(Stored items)
[Start of section]

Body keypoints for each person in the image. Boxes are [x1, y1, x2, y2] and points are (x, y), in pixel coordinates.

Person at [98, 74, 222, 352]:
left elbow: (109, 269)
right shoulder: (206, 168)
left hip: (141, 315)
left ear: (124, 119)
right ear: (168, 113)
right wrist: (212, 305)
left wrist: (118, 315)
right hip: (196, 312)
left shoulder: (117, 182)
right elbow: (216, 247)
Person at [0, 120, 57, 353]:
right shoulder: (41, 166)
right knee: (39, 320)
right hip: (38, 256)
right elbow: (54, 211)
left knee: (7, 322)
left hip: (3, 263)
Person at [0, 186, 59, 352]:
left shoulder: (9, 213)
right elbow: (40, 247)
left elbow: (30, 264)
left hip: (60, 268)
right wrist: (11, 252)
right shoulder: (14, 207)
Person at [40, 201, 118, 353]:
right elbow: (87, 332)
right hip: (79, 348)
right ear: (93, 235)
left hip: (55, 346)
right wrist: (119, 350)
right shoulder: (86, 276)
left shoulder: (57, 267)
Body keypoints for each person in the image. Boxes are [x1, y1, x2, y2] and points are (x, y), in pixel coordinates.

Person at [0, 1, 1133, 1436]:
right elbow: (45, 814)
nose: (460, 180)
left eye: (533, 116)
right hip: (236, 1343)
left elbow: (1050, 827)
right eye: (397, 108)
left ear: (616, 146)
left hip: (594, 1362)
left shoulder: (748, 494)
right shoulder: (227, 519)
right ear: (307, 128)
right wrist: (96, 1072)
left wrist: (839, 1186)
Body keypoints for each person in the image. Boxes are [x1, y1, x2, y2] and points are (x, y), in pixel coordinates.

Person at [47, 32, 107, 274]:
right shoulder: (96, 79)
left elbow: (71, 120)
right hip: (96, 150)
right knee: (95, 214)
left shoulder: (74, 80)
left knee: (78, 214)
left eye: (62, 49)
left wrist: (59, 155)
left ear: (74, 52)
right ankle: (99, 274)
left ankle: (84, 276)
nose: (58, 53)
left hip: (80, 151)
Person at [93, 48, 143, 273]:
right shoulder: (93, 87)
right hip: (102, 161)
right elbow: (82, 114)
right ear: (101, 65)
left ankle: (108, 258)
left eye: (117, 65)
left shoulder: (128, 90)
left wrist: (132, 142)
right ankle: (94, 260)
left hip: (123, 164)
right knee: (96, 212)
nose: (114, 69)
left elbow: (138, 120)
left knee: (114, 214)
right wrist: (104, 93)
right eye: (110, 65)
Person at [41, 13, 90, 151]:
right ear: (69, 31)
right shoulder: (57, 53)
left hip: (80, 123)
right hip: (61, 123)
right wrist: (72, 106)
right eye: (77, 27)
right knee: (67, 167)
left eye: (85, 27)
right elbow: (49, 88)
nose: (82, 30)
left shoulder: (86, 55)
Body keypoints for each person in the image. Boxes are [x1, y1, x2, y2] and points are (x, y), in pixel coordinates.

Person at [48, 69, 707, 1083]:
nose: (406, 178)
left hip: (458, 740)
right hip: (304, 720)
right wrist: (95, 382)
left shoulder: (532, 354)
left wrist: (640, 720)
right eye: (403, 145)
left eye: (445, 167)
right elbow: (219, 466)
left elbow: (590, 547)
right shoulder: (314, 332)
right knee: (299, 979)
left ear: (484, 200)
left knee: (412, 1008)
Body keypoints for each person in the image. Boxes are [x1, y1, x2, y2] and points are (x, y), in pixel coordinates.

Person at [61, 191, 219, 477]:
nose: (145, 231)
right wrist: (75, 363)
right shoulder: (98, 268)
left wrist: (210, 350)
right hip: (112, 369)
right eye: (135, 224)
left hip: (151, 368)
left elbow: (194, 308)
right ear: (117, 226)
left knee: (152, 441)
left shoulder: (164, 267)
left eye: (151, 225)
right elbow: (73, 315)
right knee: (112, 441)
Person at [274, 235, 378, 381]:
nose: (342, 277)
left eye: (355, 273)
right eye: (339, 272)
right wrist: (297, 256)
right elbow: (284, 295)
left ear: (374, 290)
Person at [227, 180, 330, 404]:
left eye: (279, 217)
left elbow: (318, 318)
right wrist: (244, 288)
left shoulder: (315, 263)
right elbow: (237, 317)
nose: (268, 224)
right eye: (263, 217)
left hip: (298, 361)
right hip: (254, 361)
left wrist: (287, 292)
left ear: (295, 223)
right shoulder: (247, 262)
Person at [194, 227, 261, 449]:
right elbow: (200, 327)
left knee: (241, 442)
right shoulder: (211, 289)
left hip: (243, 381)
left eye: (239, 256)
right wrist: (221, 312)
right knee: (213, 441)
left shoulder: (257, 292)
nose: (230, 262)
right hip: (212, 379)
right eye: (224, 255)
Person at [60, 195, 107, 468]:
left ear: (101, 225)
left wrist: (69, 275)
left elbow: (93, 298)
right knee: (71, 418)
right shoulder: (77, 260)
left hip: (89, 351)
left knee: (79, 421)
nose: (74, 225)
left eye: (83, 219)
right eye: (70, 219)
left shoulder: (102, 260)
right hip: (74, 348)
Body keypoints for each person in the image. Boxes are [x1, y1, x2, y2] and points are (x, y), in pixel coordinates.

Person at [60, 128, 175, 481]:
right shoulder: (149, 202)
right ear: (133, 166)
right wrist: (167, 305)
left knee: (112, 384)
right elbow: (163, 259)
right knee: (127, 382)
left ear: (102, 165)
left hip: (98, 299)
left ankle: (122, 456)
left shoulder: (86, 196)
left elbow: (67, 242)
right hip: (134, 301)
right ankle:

[End of section]

**ACTION ITEM**
What is needed is an exact copy of the entries from their first line down to the line with "left shoulder: (57, 267)", that line included, and nothing beyond it.

**RESULT FOR THIS EXERCISE**
Body keypoints for each person in the image. Boxes are [x1, y1, x2, y2] and points are (x, y), in pixel coordinates.

Person at [98, 74, 222, 352]:
left elbow: (109, 269)
right shoulder: (206, 168)
left hip: (141, 315)
left ear: (124, 119)
right ear: (168, 113)
right wrist: (212, 305)
left wrist: (118, 315)
right hip: (196, 312)
left shoulder: (117, 182)
right elbow: (216, 247)
Person at [0, 120, 57, 353]:
right shoulder: (41, 166)
right knee: (39, 320)
right hip: (38, 256)
right elbow: (54, 211)
left knee: (7, 322)
left hip: (3, 263)
Person at [0, 186, 59, 352]:
left shoulder: (9, 213)
right elbow: (40, 247)
left elbow: (30, 264)
left hip: (60, 268)
right wrist: (11, 252)
right shoulder: (14, 207)
Person at [40, 201, 118, 353]:
right elbow: (87, 332)
right hip: (79, 348)
right ear: (93, 235)
left hip: (55, 346)
right wrist: (119, 350)
right shoulder: (86, 276)
left shoulder: (57, 267)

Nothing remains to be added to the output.